10. Better Figures in R

A fuzzy monster in a beret and scarf, critiquing their own column graph on a canvas in front of them while other assistant monsters (also in berets) carry over boxes full of elements that can be used to customize a graph (like themes and geometric shapes). In the background is a wall with framed data visualizations. Stylized text reads “ggplot2: build a data masterpiece.

You can use ggplot to build really nice figures. Artwork by @allison_horst CC-BY.

Creating Engaging, Attractive Plots in R

You’ve already been introduced to the basics of ggplot and explored the key elements that make for effective figures. But at this point, you might be feeling a bit frustrated. You know how to generate plots in R, and you understand what makes a plot good, yet creating polished, impactful visuals in R still seems challenging. My advice is threefold:

  1. Start with the right plot for your data. For most exploratory plots—which will make up about 95% of what you create—this is key.

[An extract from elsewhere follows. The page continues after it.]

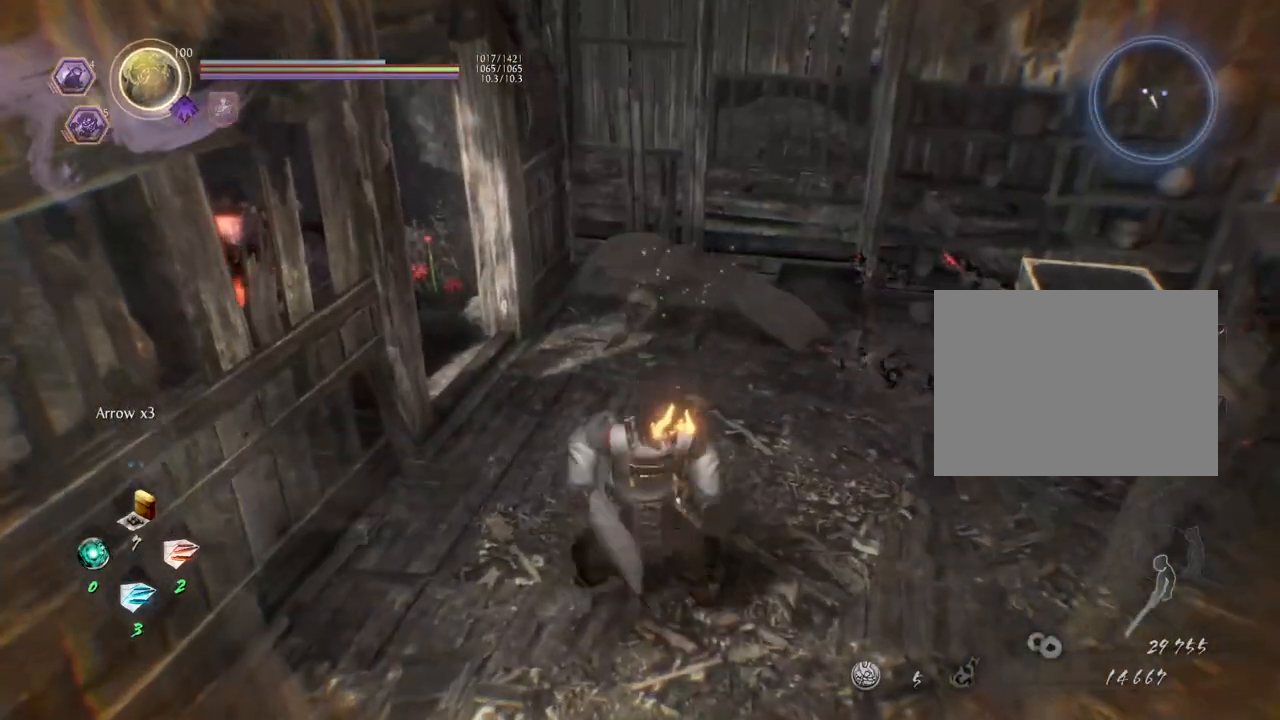
{"buttons": [], "left_stick": "right", "right_stick": "left", "events": [[383, "right_stick", "up-left"], [450, "right_stick", "left"], [483, "left_stick", "right"]]}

Often, a well-chosen plot paired with a couple of quick R tricks can make your visuals clear and informative.

  2. This chapter is here to guide you through the rest. For more advanced plotting and customization, take a look at these excellent resources: The R Graphics Cookbook (Chang, 2020), ggplot2: Elegant Graphics for Data Analysis (Wickham, 2016), Data Visualization: A Practical Introduction (Healy, 2018), and Modern Data Visualization with R (Kabacoff, 2024).

Data Type Suggested Plot(s) Likely geom What It Shows
One numeric variable Histogram, Density plot geom_histogram, geom_density Distribution shape, spread, skew, outliers
One categorical + one numeric variable Boxplot, Violin plot, Sina plot geom_boxplot, geom_violin, geom_sina Group comparisons, spread, outliers
Two numeric variables Scatterplot geom_point + geom_smooth Trends, clusters, correlation, outliers
Categorical counts or proportions Bar plot, Stacked bar plot, Mosaic plot geom_bar, geom_col, geom_mosaic Frequencies, relative proportions
Time series (numeric over time) Line plot geom_line Trends over time

Review: What Makes a Good Plot

  • Good plots tell the story of the data.
  • Good plots are tailored to the audience and the method of presentation.
  • Good plots are Honest, Transparent, Clear, and Accessible.

We’ll explore these concepts in this chapter, with a particular focus on creating honest, transparent, and clear plots, as this is where R offers the most opportunities for customization.

Review: Avoiding data viz time sinks

Making and critiquing plots is one of my favorite parts of science — I absolutely love it! However, I know it can be a major time sink, and we want to avoid that. We already discussed this once.

Here are my tips for preventing yourself from getting bogged down by every figure:

  • Know your goal: Determine whether you’re creating an exploratory or explanatory figure. Don’t waste time perfecting an exploratory plot — it is meant for quick insights, not for publication.
  • Standardize your process: Develop a few go-to themes and color schemes that you use frequently. Save and reuse these templates so you can produce attractive plots without customizing each one from scratch.
  • Master the basics: Get comfortable with the most common tasks you’ll perform in ggplot2. Keep the ggplot cheat sheet handy, and bookmark additional resources that suit your workflow.
  • Premature optimization is the root of all evil: Save detailed customizations (e.g., annotations, special formatting) for last. This way, you can focus on the essential elements of the plot first without getting bogged down in complex code prematurely.
  • Get help: Reach out to friends, use Google, consult books, or turn to Generative AI and other resources to solve problems quickly. Remember, the more specific your question, the better the help you’ll receive!

What’s ahead and how to thrive

In this chapter, we’ll tackle the challenge of creating great plots by breaking it down into three key parts.

  • First, in Tools for BetteR Plots, we’ll build a problem-solving toolkit. You’ll learn how to find answers, use help files, and leverage modern resources to help you make the plots you want to make.

  • Next, in Making cleaR Plots, we’ll put that toolkit to use in a detailed, step-by-step ‘makeover’ of a messy plot, transforming it into a clear, publication-ready figure.

  • Finally, in Plots for the Medium, we’ll learn how to adapt our visualizations for specific contexts like scientific papers, talks, and posters, because a great plot is always tailored to its audience.

Ass usual, we conclude with a chapter summary.